During the height of the standoff, some Anlong Veng villagers fled the area. They are back now, but villagers still worry about the unresolved situation.

"I think this is Cambodian territory, and this is the heritage of Cambodia. If we leave, that means the Thais will continue to enter," said the woman, the mother of two children and who works as a porter at the Choam Srangam border crossing in Anglong Veng.

The destruction of the homes, on Sept. 15, sparked no conflict between the hundreds of Thai and Cambodian soldiers that had already been deployed to the area.

"Around 500 Thai soldiers were deployed in this area, and after [the destruction] I saw 200 more," said a Cambodian soldier on the border who spoke on condition of anonymity. "That means they are more than Cambodian forces. They are deployed some in the front and some four or five kilometers from the front."

Cambodian soldiers said they were outnumbered by the Thais but remained committed to protecting this small patch of jungle, where dense forest limits visibility but where small groups of Thai soldiers appear, occasionally, in the distance.

Villager Pan Deun said he had seen Thai soldiers hiding in the forest, some times more than others, and had seen a "large canon," or artillery, pulled by military truck in Thai territory.

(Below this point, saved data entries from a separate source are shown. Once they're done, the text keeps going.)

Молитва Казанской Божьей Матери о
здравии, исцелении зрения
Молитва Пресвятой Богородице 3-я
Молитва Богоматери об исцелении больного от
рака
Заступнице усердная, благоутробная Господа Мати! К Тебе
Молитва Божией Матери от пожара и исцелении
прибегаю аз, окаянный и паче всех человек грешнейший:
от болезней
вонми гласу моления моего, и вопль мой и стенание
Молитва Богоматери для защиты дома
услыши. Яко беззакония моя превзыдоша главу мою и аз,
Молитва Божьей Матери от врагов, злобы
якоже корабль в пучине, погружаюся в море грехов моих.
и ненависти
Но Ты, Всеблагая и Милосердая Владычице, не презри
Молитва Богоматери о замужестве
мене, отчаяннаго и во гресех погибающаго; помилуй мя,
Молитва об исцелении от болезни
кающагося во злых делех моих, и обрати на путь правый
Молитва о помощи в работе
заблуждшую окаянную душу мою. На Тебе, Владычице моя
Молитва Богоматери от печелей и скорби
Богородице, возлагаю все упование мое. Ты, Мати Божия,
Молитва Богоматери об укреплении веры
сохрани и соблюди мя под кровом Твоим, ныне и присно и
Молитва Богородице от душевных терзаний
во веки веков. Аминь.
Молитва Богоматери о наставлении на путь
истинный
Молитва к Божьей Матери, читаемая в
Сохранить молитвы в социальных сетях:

Cambodian troops were posted in the forest along the border as well, but here, in an area without temples, the deployment is quieter than at Ta Moan and Ta Krabey temples, farther to the west.

"Thai soldiers do a rotation and patrol regularly," said Capt. Pen Sameoun, of Border Unit 403, near Anglong Veng. "They make some things complicated, abusing Cambodian territory. But we can talk and settle things."